Yunohana, cultural property that has been preserved for 300 years

Designated as a nationally important intangible folk cultural asset

Yunohana of Myoban Yunosato

The Society for the Preservation of Yunohana Production Technique
in Myoban Onsen Designated on March 15, 2006

“Yunohana Production Technique” refers to the manufacturing technique of sinter, which has been used since the Edo period in Myoban Onsen. With the previously-mentioned technique, sinter is produced by crystalizing components from hot spring steam and blue clay, in a special manufacturing facility called Yunohana-goya, or a sinter producing hut.
The entire area of Myoban Onsen is geothermal, and is covered with hot spring steam.
The production of sinter started in 1664. It was called Bungo Myoban, which means alum produced in Bungo, at that time, although it is the same thing as Yunohana today. Myoban Onsen boasted the highest production volume of alum in Japan during the Kyoho era starting in 1725. Alum closely related to people’s daily lives, used as a hemostatic agent, a dyeing material or a pigment, for example.
Sinter can be found in various hot springs in Japan but most of them are made by collecting hot spring deposits or by making a lump of sulfur into powder. Yunohana of Myoban Onsen, however, is produced by the world’s only method using a sinter producing hut, hence designated as a nationally important intangible folk cultural asset.
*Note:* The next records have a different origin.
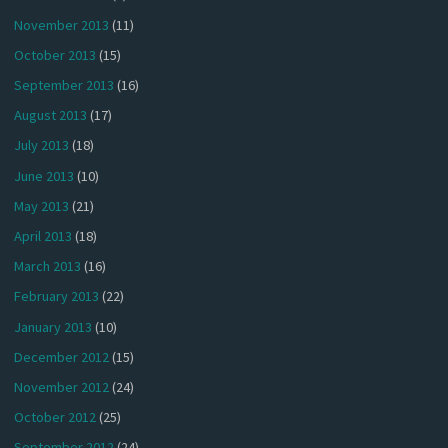
November 2013
(11)
October 2013
(15)
September 2013
(16)
August 2013
(17)
July 2013
(18)
June 2013
(10)
May 2013
(21)
April 2013
(18)
March 2013
(16)
February 2013
(22)
January 2013
(10)
December 2012
(15)
November 2012
(24)
October 2012
(25)
September 2012
(24)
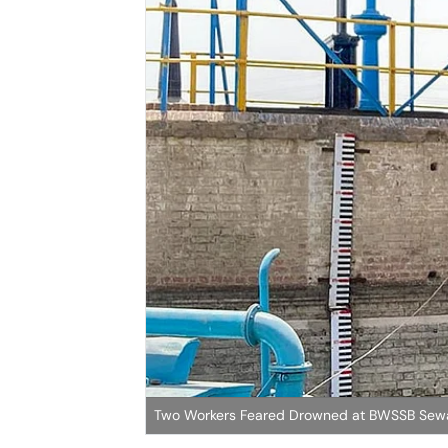
Two Workers Feared Drowned at BWSSB Sewa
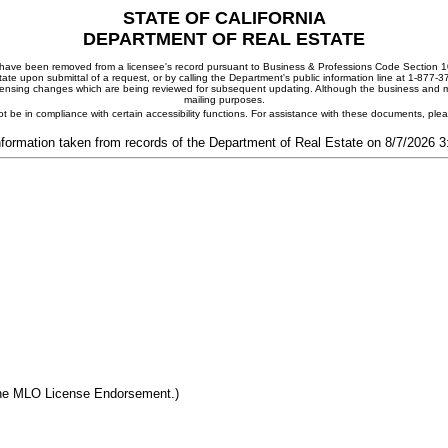
STATE OF CALIFORNIA
DEPARTMENT OF REAL ESTATE
ay have been removed from a licensee's record pursuant to Business & Professions Code Section 10
ate upon submittal of a request, or by calling the Department's public information line at 1-877-
 licensing changes which are being reviewed for subsequent updating. Although the business and mai
mailing purposes.
t be in compliance with certain accessibility functions. For assistance with these documents, pl
nformation taken from records of the Department of Real Estate on 8/7/2026 
the MLO License Endorsement.)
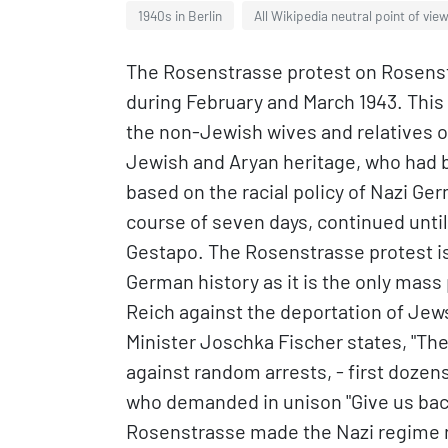
1940s in Berlin
All Wikipedia neutral point of vie
The Rosenstrasse protest on Rosenstra
during February and March 1943. This
the non-Jewish wives and relatives 
Jewish and Aryan heritage, who had b
based on the racial policy of Nazi Ge
course of seven days, continued unti
Gestapo. The Rosenstrasse protest is 
German history as it is the only mas
Reich against the deportation of Jew
Minister Joschka Fischer states, "Th
against random arrests, - first doze
who demanded in unison "Give us bac
Rosenstrasse made the Nazi regime 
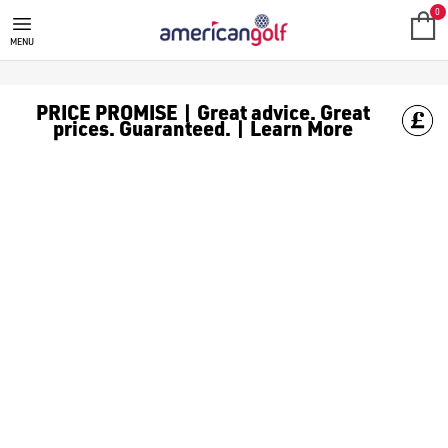
SKECHERS GOLF
Skechers was founded in 1992 and, over the decades, has grown t
0
MENU
PRICE PROMISE | Great advice. Great
prices. Guaranteed. | Learn More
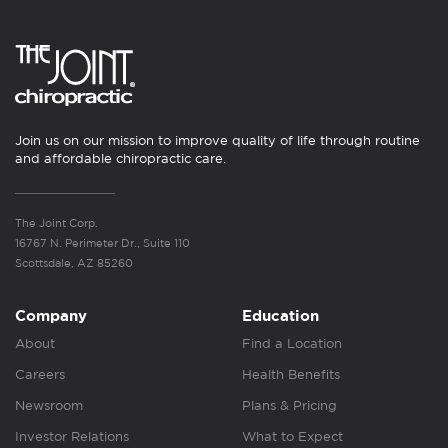
Join us on our mission to improve quality of life through routine
and affordable chiropractic care.
The Joint Corp.
16767 N. Perimeter Dr., Suite 110
Scottsdale, AZ 85260
Company
Education
About
Find a Location
Careers
Health Benefits
Newsroom
Plans & Pricing
Investor Relations
What to Expect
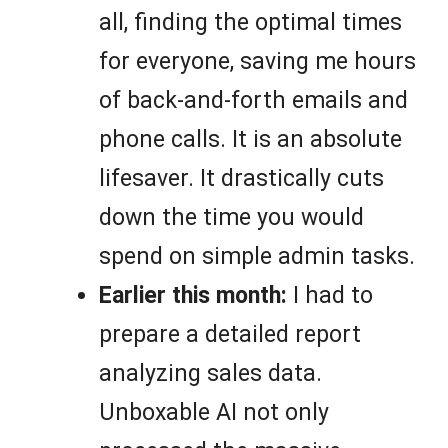
all, finding the optimal times
for everyone, saving me hours
of back-and-forth emails and
phone calls. It is an absolute
lifesaver. It drastically cuts
down the time you would
spend on simple admin tasks.
Earlier this month:
I had to
prepare a detailed report
analyzing sales data.
Unboxable AI not only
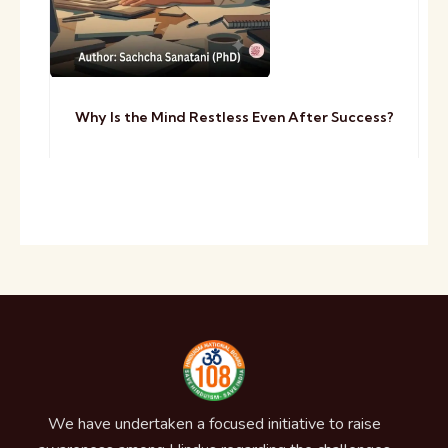
Why Is the Mind Restless Even After Success?
We have undertaken a focused initiative to raise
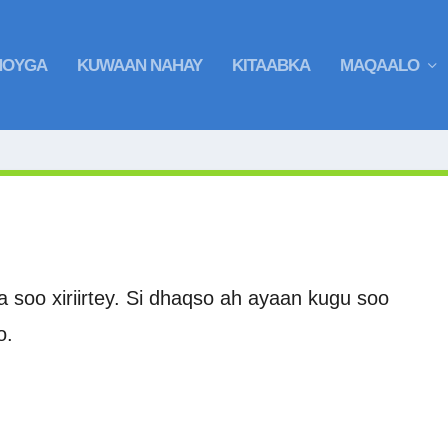
HOYGA
KUWAAN NAHAY
KITAABKA
MAQAALO
soo xiriirtey. Si dhaqso ah ayaan kugu soo
o.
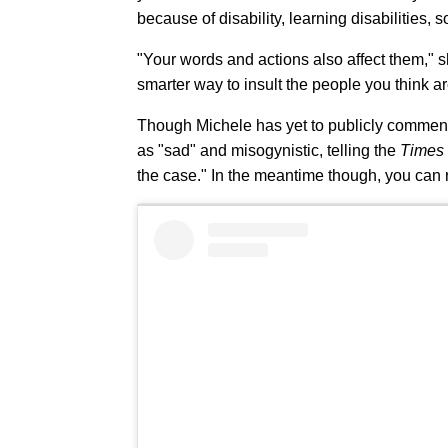
because of disability, learning disabilities,
"Your words and actions also affect them," sh
smarter way to insult the people you think a
Though Michele has yet to publicly comment 
as "sad" and misogynistic, telling the
Times
the case." In the meantime though, you can 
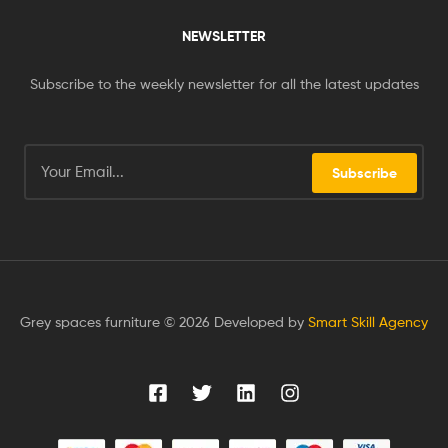
NEWSLETTER
Subscribe to the weekly newsletter for all the latest updates
Subscribe
Grey spaces furniture © 2026 Developed by
Smart Skill Agency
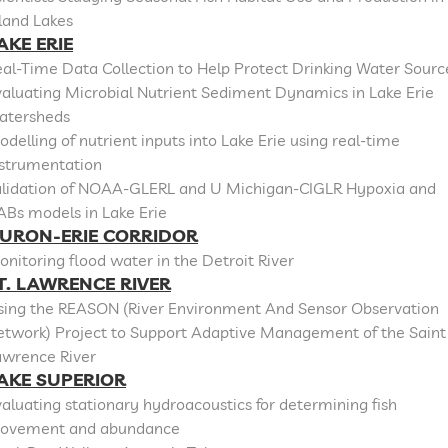
land Lakes
AKE ERIE
al-Time Data Collection to Help Protect Drinking Water Sourc
aluating Microbial Nutrient Sediment Dynamics in Lake Erie
atersheds
delling of nutrient inputs into Lake Erie using real-time
nstrumentation
alidation of NOAA-GLERL and U Michigan-CIGLR Hypoxia and
ABs models in Lake Erie
URON-ERIE CORRIDOR
nitoring flood water in the Detroit River
T. LAWRENCE RIVER
sing the REASON (River Environment And Sensor Observation
etwork) Project to Support Adaptive Management of the Saint
awrence River
AKE SUPERIOR
aluating stationary hydroacoustics for determining fish
ovement and abundance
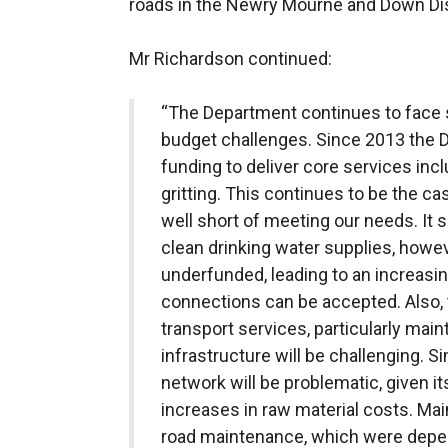
roads in the Newry Mourne and Down Dist
Mr Richardson continued:
“The Department continues to face s
budget challenges. Since 2013 the D
funding to deliver core services incl
gritting. This continues to be the cas
well short of meeting our needs. It
clean drinking water supplies, howe
underfunded, leading to an increas
connections can be accepted. Also, 
transport services, particularly main
infrastructure will be challenging. S
network will be problematic, given it
increases in raw material costs. Main
road maintenance, which were depen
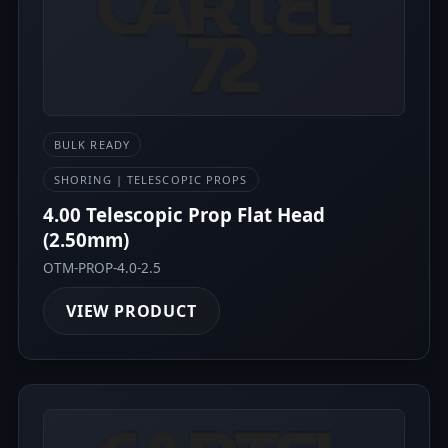
BULK READY
SHORING | TELESCOPIC PROPS
4.00 Telescopic Prop Flat Head
(2.50mm)
OTM-PROP-4.0-2.5
VIEW PRODUCT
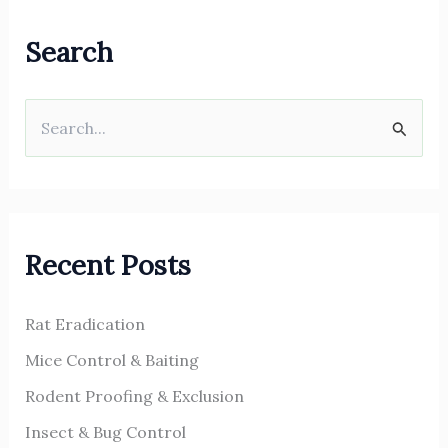
Search
S
e
a
r
Recent Posts
c
h
Rat Eradication
f
o
Mice Control & Baiting
r
Rodent Proofing & Exclusion
:
Insect & Bug Control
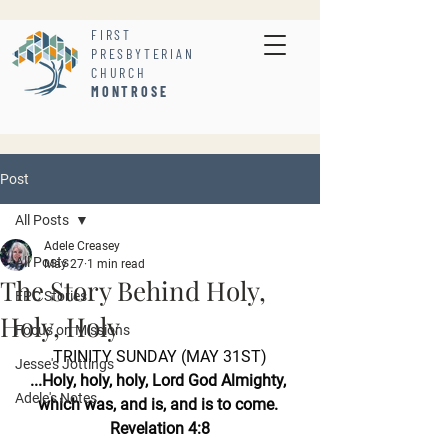
FIRST
PRESBYTERIAN
CHURCH
MONTROSE
Post
All Posts
Adele Creasey
All Posts
May 27
1 min read
The Story Behind Holy,
FPC Stories
Holy, Holy
Focus on Missions
TRINITY SUNDAY (MAY 31ST)
Jesse's Jottings
...Holy, holy, holy, Lord God Almighty, 
Adele's Notes
which was, and is, and is to come. 
Revelation 4:8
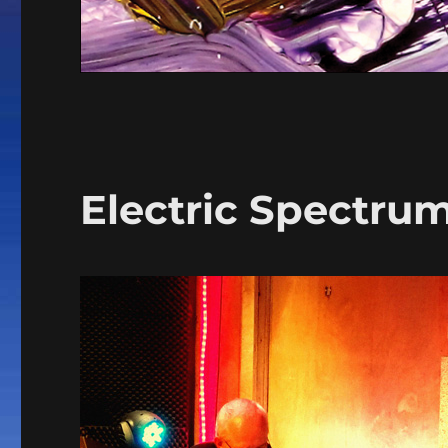
Electric Spectru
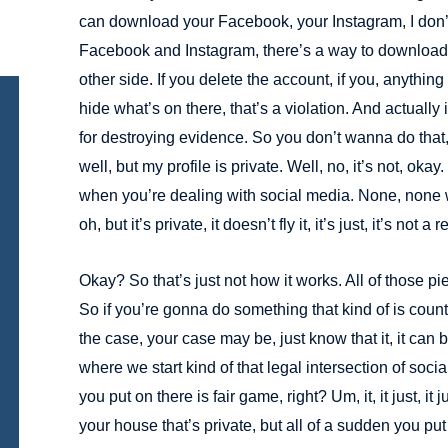
can download your Facebook, your Instagram, I don’t 
Facebook and Instagram, there’s a way to download it
other side. If you delete the account, if you, anything 
hide what’s on there, that’s a violation. And actually
for destroying evidence. So you don’t wanna do tha
well, but my profile is private. Well, no, it’s not, okay
when you’re dealing with social media. None, none 
oh, but it’s private, it doesn’t fly it, it’s just, it’s not a re
Okay? So that’s just not how it works. All of those 
So if you’re gonna do something that kind of is coun
the case, your case may be, just know that it, it can b
where we start kind of that legal intersection of soci
you put on there is fair game, right? Um, it, it just, it 
your house that’s private, but all of a sudden you put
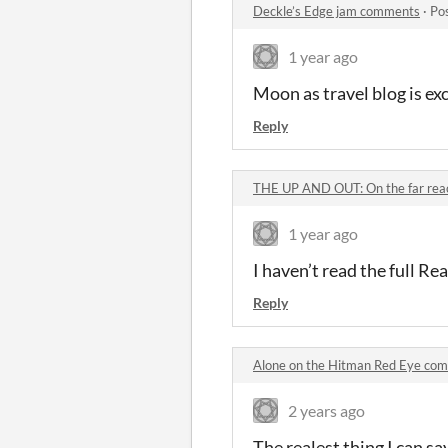
Deckle’s Edge jam comments
·
Po
1 year ago
Moon as travel blog is ex
Reply
THE UP AND OUT: On the far reac
1 year ago
I haven’t read the full Rea
Reply
Alone on the Hitman Red Eye co
2 years ago
The realest thing I can s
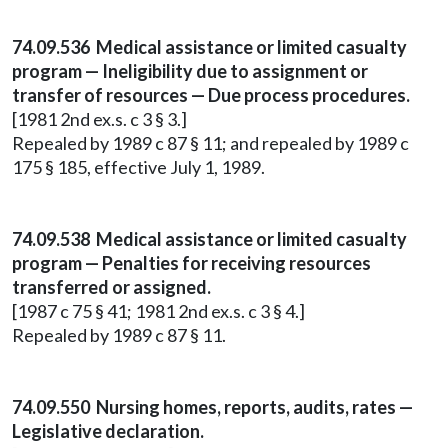
74.09.536 Medical assistance or limited casualty
program — Ineligibility due to assignment or
transfer of resources — Due process procedures.
[1981 2nd ex.s. c 3 § 3.]
Repealed by 1989 c 87 § 11; and repealed by 1989 c
175 § 185, effective July 1, 1989.
74.09.538 Medical assistance or limited casualty
program — Penalties for receiving resources
transferred or assigned.
[1987 c 75 § 41; 1981 2nd ex.s. c 3 § 4.]
Repealed by 1989 c 87 § 11.
74.09.550 Nursing homes, reports, audits, rates —
Legislative declaration.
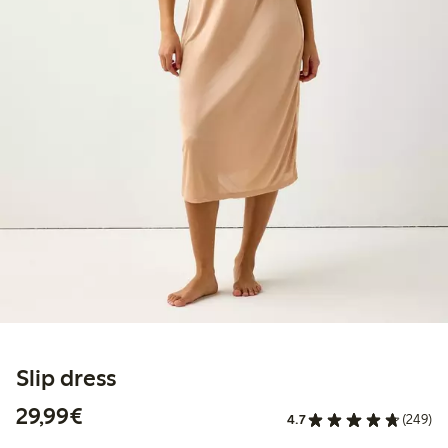
Slip dress
€29.99
29,99€
4.7
(249)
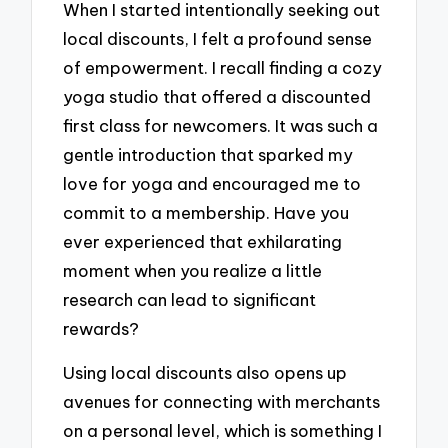
When I started intentionally seeking out
local discounts, I felt a profound sense
of empowerment. I recall finding a cozy
yoga studio that offered a discounted
first class for newcomers. It was such a
gentle introduction that sparked my
love for yoga and encouraged me to
commit to a membership. Have you
ever experienced that exhilarating
moment when you realize a little
research can lead to significant
rewards?
Using local discounts also opens up
avenues for connecting with merchants
on a personal level, which is something I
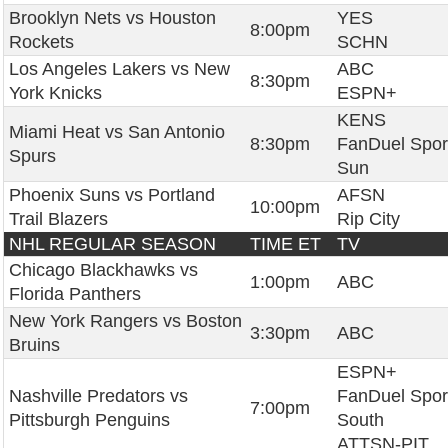
Brooklyn Nets vs Houston
YES
8:00pm
Rockets
SCHN
Los Angeles Lakers vs New
ABC
8:30pm
York Knicks
ESPN+
KENS
Miami Heat vs San Antonio
8:30pm
FanDuel Spor
Spurs
Sun
Phoenix Suns vs Portland
AFSN
10:00pm
Trail Blazers
Rip City
NHL REGULAR SEASON
TIME ET
TV
Chicago Blackhawks vs
1:00pm
ABC
Florida Panthers
New York Rangers vs Boston
3:30pm
ABC
Bruins
ESPN+
Nashville Predators vs
FanDuel Spor
7:00pm
Pittsburgh Penguins
South
ATTSN-PIT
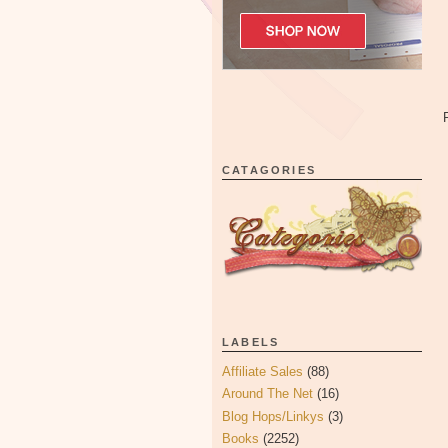
CATAGORIES
LABELS
Affiliate Sales
(88)
Around The Net
(16)
Blog Hops/Linkys
(3)
Books
(2252)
Designated as a nationally important cultural view

Hot spring steam in Myoban Yunosato

Myoban and Kannawa Onsen Areas
Designated on September 19, 2012

Beppu City is well known as a town of hot springs as it boasts the highest yield of hot spring water in Japan. The city has made a good use of hot springs in a variety of fields, to support the lives of local residents and local tourism. As a result, a unique landscape has been created, with hot spring steam drifting in various parts of the city, the natural environment such as mountains and the ocean, and the Yunohana-goya, or sinter producing hut. The landscape was designated as an important cultural view by the country, so the city can utilize and preserve the landscape, as well as pass on the pride of the local people to the next generation. In Beppu, hot springs – in other words, underground resources – mean a landscape created through tourism, Jigoku-mushi or hot spring steam cooking, and production of Yunohana. It is proof that we have developed our natural resources.